Required work :: Find the line containing "Figure 3: Altitude" in the records below. Copy exactly that line and each one after it, ending at the line containing "Figure 2. Peel", and nothing more.

Source data ::
....
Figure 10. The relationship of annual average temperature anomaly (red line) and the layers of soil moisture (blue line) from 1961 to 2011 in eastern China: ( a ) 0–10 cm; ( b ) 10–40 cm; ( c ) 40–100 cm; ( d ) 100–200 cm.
....
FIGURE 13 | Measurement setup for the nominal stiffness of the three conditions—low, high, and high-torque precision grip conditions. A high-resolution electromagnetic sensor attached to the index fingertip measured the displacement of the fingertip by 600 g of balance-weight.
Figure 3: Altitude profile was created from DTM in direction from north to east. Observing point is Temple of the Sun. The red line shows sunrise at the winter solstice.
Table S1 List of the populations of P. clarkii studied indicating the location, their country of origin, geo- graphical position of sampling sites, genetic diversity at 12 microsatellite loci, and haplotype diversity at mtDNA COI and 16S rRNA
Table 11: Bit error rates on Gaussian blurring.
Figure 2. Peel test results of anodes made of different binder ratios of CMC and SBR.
....
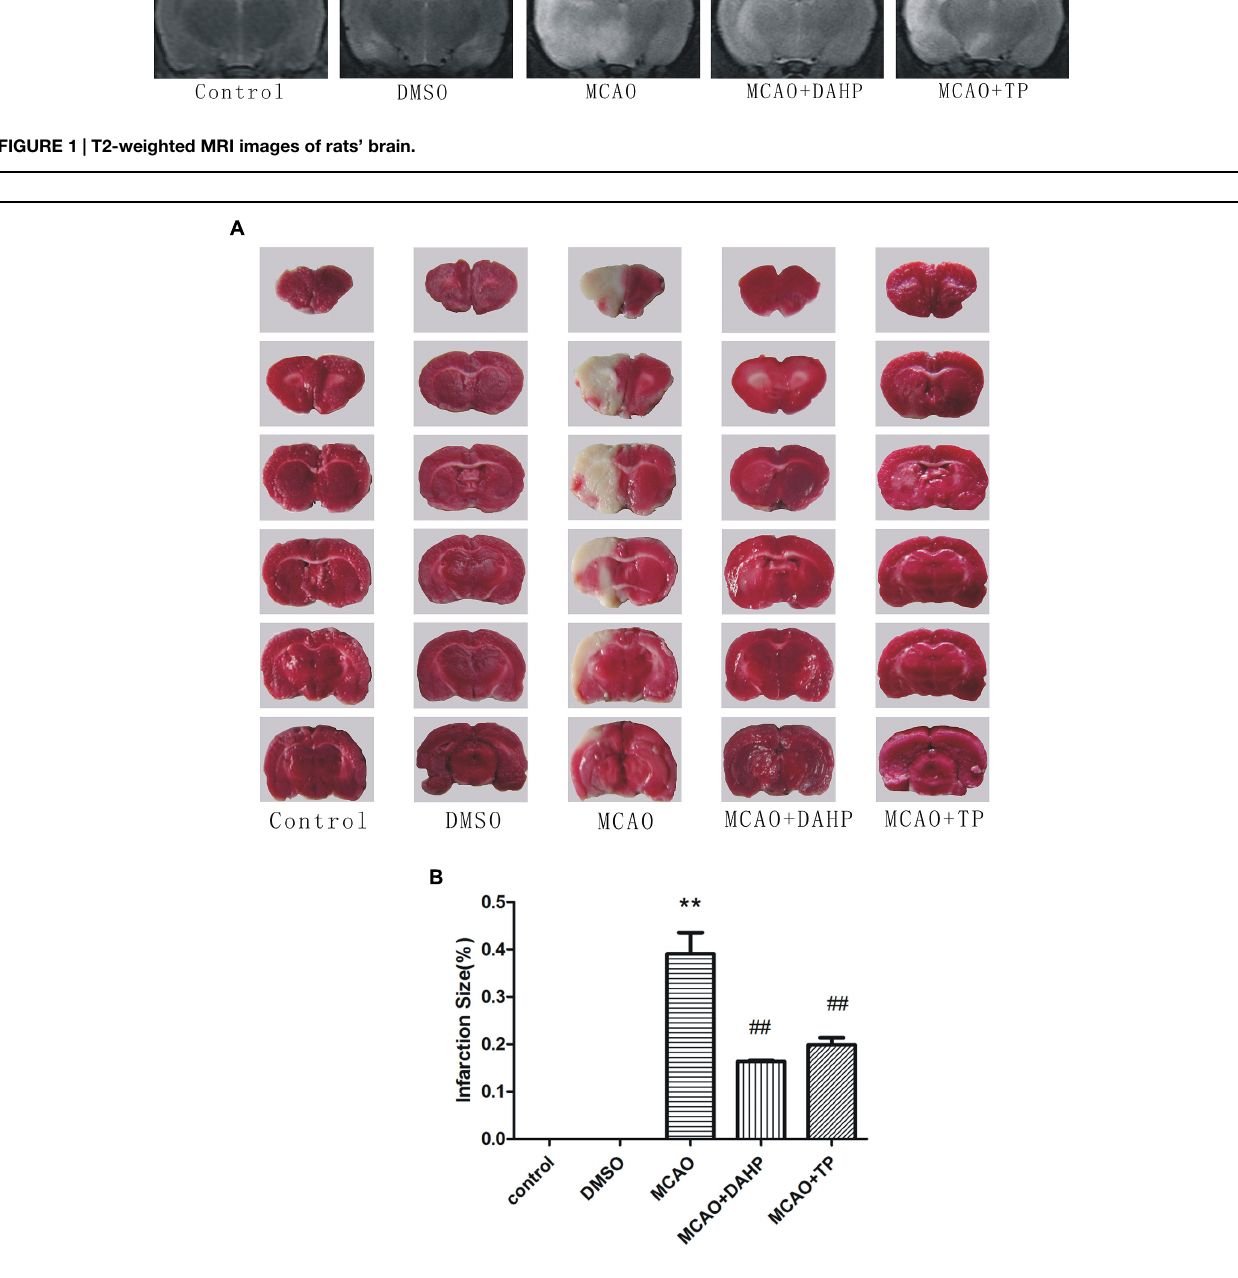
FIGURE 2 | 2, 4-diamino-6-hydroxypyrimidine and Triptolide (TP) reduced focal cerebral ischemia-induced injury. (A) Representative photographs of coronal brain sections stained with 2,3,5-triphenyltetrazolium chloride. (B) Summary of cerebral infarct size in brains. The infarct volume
....
Output for this exercise ::
Figure 3: Altitude profile was created from DTM in direction from north to east. Observing point is Temple of the Sun. The red line shows sunrise at the winter solstice.
Table S1 List of the populations of P. clarkii studied indicating the location, their country of origin, geo- graphical position of sampling sites, genetic diversity at 12 microsatellite loci, and haplotype diversity at mtDNA COI and 16S rRNA
Table 11: Bit error rates on Gaussian blurring.
Figure 2. Peel test results of anodes made of different binder ratios of CMC and SBR.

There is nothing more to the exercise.